The ICS approach is based on a few common concepts. The ones that are most relevant to us are the use of common terminology and clear text, adoption of a modular organization, management by objective, reliance on an incident action plan, and maintaining a manageable span of control.

The training material discusses roles and responsibilities of the incident commander, delegation of authority, unified command, command staff, general staff, and much more. All concepts that are very useful when dealing with security incidents or business continuity events.

I highly recommend taking a look at the online FEMA training offerings. They are free, include a self-assessment and if you pass the online exam, they will even give you a pretty certificate in a PDF file. No pretty letters after you name though.

Two more excellent GIAC Gold Papers

Since I have taken the role of a GIAC Gold adviser, I have seen many good papers pass by. Every now and then, some jump out as being clearly above average. This week has been a particularly good week and two new additions have joined the reading room.

Security Incident Handling in High Availability Environments by Algis Kibirkstis adopts the point of view of a telecommunications provider. Having done some data modeling work in large telephone exchanges myself, I have always been intrigued by the high level of requirements that this industry puts on itself. Kibirkstis provides an excellent overview of the concept of High Availability (carrier-grade reliability) and goes on to describe how the incident handling process takes place in these environments. The paper ends with a set of 8 concrete recommendations. The paper is available here.
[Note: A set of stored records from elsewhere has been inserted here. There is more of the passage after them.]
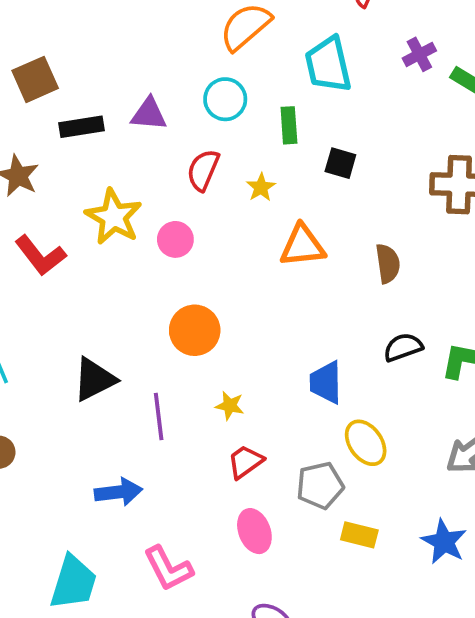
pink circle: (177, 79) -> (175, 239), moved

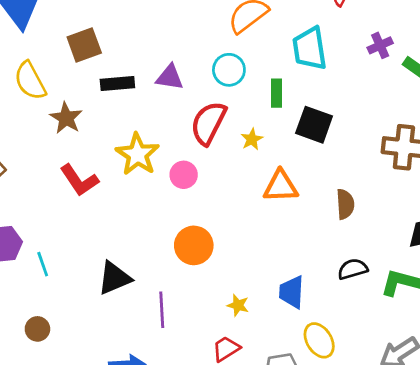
black square: (340, 163) -> (314, 125), size x1.5
red semicircle: (203, 170) -> (208, 123), size x1.4
yellow star: (230, 406) -> (238, 305), moved

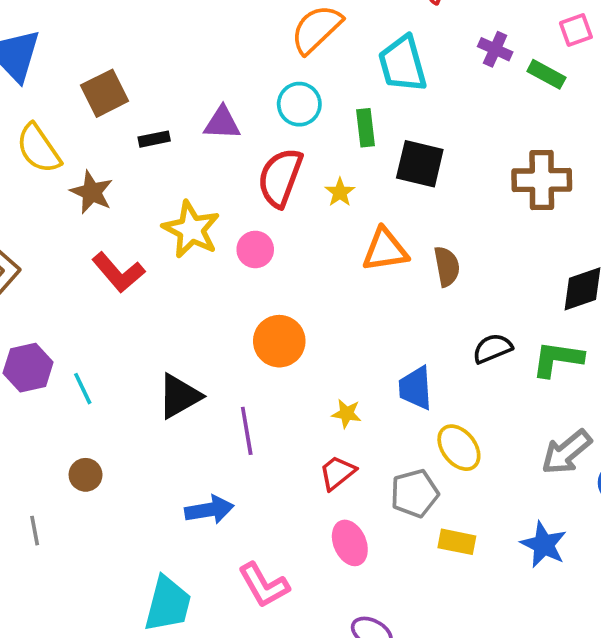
purple cross: (380, 45) -> (495, 49), turned -35
black rectangle: (117, 84) -> (154, 139), size x0.7
brown semicircle: (345, 204) -> (447, 266), moved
Investigative Tree Models by Rodney Caudle ties in to my other fascination: how to use symbolic models to improve real-world situations. No, I am not talking about glossy fashion magazine models, but things like decision trees, graphs, etc. Caudle describes how to use attack trees to aid incident investigations. He takes the reader through the formal definitions of these models and clearly explains them by providing well-documented examples. The second part of the paper describes a full case study on how to use a tree model to obtain proof in an investigation into email abuse. The paper wraps up with a brief conclusion and a look forward at some possible future trends. The paper is available here.

More information about GIAC Gold certification can be found on the GIAC website.

The Apache foundation experienced some downtime on August 28 when unauthorized access to their servers was detected. A few days ago, the Apache infrastructure team posted a very well-written post-incident report in which more details with respect to the attack are published, and an overview of the lessons that were learned from it are shared.

The report is very well written and worth reading. Some key findings:

  • "The use of SSH keys facilitated this attack." Yes, SSH is more secure than telnet (or rlogin), but it must still be hardened.

  • "The ability to run CGI scripts in any virtual host, when most of our websites do not need this functionality, made us unnecessarily vulnerable to an attack of this nature." Very few people are not also guilty on this one. Trim down a system's configuration to only provide the minimal amount of functionality it needs to do the job.

  • "We will re-implement measures such as IP banning after several failed logins, on all machines." Brute force attacks are still one of the most successful attack vectors. Automatic account lockout and restricting the network space from which incoming connections are allowed in the first place seriously reduce the attack surface.

  • "Because they obtained root on the CentOS machine, we are not entirely sure, almost all logs on the machine were destroyed. The machine ran many stock web applications and may of had less than secure password practices -- but once they got root whatever evidence of the initial hack was destroyed." Keep critical logs on a dedicated, hardened server to facilitate post-incident analysis.